ITSM uses data and analytics to improve efficiencies: With traditional workflows designed by humans, it’s almost impossible to meaningfully achieve greater efficiencies. Speeding up and simplifying processes comes down to a game of whack-a-mole; humans aren’t all programmed the same way and are always going to be imperfect. By contrast, ITSM calls for the use of sophisticated computer algorithms to analyze real-life data and then automatically calculate the optimal path forward. In other words, ITSM emphasizes capturing and reusing data in ways that eliminate redundancies, lag times, and inconsistent decision-making—and improve record-keeping.
ITSM aligns work to strategic business objectives: One of the biggest challenges with any enterprise IT project is justifying its strategic business value to the company. That’s because most project managers simply aren’t skilled at building a business case that resonates with the C-suite. Indeed, they are so consumed with managing the day-to-day aspects of the project itself that they don’t have the mental bandwidth to map their project to business priorities. ITSM demands that projects be ranked and prioritized methodically, so the company as a whole can get maximum value out of every project and readily identify synergies and efficiencies. During this prioritization process, project managers are forced to think critically about how their project advances broader corporate goals. This process ensures that every project in the organization can be held accountable to bottom-line organizational priorities.

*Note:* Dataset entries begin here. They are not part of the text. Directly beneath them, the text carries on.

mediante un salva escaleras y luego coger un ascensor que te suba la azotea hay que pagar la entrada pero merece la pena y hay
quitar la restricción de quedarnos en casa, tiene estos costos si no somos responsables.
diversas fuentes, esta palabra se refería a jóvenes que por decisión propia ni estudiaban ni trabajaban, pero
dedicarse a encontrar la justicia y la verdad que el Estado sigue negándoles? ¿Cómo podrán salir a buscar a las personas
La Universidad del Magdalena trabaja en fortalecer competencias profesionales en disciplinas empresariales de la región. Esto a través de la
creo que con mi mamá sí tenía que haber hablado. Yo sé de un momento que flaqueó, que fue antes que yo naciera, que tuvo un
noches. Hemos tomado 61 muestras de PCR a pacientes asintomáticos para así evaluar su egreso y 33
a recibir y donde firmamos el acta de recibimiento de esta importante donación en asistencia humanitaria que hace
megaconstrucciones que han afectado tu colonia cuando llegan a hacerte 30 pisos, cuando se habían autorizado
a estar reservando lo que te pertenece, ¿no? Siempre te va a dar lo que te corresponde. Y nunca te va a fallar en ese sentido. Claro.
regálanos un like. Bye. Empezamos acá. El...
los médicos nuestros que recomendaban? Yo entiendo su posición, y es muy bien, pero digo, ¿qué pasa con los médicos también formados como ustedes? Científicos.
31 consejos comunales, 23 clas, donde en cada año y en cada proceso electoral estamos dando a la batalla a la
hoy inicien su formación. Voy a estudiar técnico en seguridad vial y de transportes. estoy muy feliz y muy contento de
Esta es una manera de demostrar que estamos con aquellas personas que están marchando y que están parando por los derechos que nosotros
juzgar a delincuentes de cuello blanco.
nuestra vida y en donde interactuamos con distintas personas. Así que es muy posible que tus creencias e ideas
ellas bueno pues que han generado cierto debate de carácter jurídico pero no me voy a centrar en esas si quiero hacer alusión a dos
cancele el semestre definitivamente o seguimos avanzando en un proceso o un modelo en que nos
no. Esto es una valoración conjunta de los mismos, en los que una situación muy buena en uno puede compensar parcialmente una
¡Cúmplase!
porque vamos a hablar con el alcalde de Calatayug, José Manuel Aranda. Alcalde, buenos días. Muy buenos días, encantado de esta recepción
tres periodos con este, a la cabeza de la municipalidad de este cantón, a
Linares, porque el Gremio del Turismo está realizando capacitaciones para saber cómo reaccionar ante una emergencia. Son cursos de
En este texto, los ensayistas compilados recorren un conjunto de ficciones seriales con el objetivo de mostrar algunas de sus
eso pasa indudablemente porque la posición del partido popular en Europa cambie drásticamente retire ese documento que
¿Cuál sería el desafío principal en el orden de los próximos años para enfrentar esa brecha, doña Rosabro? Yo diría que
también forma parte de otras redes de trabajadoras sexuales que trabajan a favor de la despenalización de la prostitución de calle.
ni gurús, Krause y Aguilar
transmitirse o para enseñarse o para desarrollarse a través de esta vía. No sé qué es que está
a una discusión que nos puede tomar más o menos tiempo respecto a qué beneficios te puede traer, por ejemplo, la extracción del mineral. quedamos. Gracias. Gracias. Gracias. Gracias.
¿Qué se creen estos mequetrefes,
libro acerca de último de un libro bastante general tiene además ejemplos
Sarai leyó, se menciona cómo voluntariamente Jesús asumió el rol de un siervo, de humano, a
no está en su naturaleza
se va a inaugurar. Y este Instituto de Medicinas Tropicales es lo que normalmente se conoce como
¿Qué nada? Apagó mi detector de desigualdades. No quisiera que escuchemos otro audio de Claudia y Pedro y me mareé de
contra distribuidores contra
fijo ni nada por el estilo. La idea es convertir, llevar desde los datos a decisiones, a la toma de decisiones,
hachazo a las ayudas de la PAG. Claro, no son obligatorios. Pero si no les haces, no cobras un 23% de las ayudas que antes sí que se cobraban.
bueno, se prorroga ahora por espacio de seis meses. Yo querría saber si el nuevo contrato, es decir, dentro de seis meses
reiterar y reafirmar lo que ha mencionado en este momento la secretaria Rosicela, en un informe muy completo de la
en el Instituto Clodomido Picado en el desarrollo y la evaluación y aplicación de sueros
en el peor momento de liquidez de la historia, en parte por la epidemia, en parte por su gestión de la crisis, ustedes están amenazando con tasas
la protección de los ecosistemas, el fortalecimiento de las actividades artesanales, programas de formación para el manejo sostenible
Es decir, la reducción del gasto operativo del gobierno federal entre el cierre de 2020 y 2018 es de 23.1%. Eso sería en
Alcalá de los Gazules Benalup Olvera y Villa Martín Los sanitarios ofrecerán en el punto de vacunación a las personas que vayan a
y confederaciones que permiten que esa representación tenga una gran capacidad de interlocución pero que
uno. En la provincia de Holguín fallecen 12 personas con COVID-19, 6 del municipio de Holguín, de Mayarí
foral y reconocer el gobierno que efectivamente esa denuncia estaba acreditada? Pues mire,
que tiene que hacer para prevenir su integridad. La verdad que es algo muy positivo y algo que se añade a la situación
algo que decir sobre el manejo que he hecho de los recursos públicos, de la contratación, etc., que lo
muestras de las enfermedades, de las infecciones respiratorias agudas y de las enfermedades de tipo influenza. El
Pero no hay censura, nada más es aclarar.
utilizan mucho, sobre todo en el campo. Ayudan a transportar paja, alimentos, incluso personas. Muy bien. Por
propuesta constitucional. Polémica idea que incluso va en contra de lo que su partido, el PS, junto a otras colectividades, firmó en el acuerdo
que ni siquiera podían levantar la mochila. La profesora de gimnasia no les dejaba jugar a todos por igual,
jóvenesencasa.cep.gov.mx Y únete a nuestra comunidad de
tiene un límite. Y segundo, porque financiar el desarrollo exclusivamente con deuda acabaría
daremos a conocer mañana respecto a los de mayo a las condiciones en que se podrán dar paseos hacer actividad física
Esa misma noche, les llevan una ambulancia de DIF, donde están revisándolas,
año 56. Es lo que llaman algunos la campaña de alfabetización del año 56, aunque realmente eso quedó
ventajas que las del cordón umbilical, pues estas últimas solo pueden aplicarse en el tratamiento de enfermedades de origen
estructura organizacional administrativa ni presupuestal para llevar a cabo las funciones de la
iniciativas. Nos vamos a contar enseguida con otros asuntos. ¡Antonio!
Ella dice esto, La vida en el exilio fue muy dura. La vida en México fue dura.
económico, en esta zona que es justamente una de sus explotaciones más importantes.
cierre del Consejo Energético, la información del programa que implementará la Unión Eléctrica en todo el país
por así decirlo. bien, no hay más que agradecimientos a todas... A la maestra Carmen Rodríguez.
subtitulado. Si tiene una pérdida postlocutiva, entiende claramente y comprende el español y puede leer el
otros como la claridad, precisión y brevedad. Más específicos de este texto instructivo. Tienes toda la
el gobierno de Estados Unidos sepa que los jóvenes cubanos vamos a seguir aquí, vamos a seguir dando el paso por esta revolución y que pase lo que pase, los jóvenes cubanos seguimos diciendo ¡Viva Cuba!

ITSM strengthens collaborations among disparate departments: A department’s workflows— and oversight of those workflows—have traditionally been managed through platforms and protocols unique to that department. These platforms and protocols aren’t designed to integrate and talk to one another; thus, when departments need to communicate and collaborate with one another, they’ve traditionally developed ad-hoc solutions outside their core platforms and protocols. This is not only inefficient, but it also serves as a barrier for departments to collaborate with one another. When organizations adopt the ESM approach to workflow management, every department uses the same platform, making it easy and simple to collaborate from directly within the platform. ServiceNow is a leading example of a collaboration platform that was originally built as an ITSM solution but that has morphed into an ESM solution; in essence, other departments are convinced to jump on the ESM bandwagon when they recognize that ServiceNow’s bottom line comes down to achieving dramatic, unexpected increases in productivity, growth, and efficiency across the enterprise.
As more organizations become convinced of the business value of expanding their ITSM operations to encompass ESM, cloud-based service management platforms like ServiceNow will play an increasingly important role in defining modern corporate growth strategy. And the underlying reason that ESM is resonating with the C-suite goes back to ServiceNow's roots in ITSM. With ITSM, organizations stay focused on centralizing and formalizing workflows, creating user-friendly employee experiences, relying on data and analytics to improve efficiencies, aligning work to strategic business objectives, and strengthening collaborations among disparate departments.